FFIV has a pretty great plot. It's hindered by the fact that the game requires you to spend so much time leveling up, especially after each new member joins. You spend so much time grinding that you forget what's going on in the story and where exactly you're supposed to go next (especially when you're only picking the game up for an hour or two every week or so). But if you manage to hang onto it, it's a pretty eventful tale. Definitely the most enjoyable story to date at the time of its release, and thus why the game stays with me.
Apart from the constant upkeep of your party, the game is not otherwise overwhelmingly difficult. Older FFs are famous for having an impossible boss or two, but that's really a lot of the appeal of the game. I didn't run into too many tricky battles, and actually found some of the rare random enemies, like Behemoth, harder than the actual bosses.

The general controls of the game on DS irritated me quite a bit. After playing on consoles for so many years, I'm used to the bottom button being the input, top is menu, and right side is cancel, but the DS reverses the bottom and side. Furthermore, controlling the character with the D-Pad seemed a bit stiff to me, and it was difficult to run through some spots - particularly diagonals - and talk to people on an angle. And Cecil runs like a girl (I'd kill for his legs though!).
One fun thing I did like about the DS version is the use of the shoulder button as an input button. Grinding was made slightly less painful due to the fact that I could play with one hand. Multitasking, my friends!

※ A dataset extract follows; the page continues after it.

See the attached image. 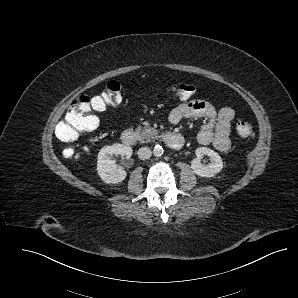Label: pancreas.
I'll list each match as a JSON object with an SVG mask.
<instances>
[{"mask_svg": "<svg viewBox=\"0 0 298 298\" xmlns=\"http://www.w3.org/2000/svg\"><path fill=\"white\" fill-rule=\"evenodd\" d=\"M136 131L138 134H140L144 137H147L149 133L151 134L152 132H156V129H154L150 126L144 125V126H138Z\"/></svg>", "mask_w": 298, "mask_h": 298, "instance_id": "1", "label": "pancreas"}]
</instances>
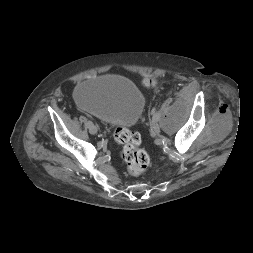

FFIV was kind of the first "big" game in the series, so there are noticeably fewer side quests compared to the later games. I actually spent several hours running around trying to remember what else could be done, but apart from seeking out some summons and checking up on Yang, there really isn't much. Kind of a bummer, I find grinding a little more acceptable when I'm on a mission, rather than just running around aimlessly.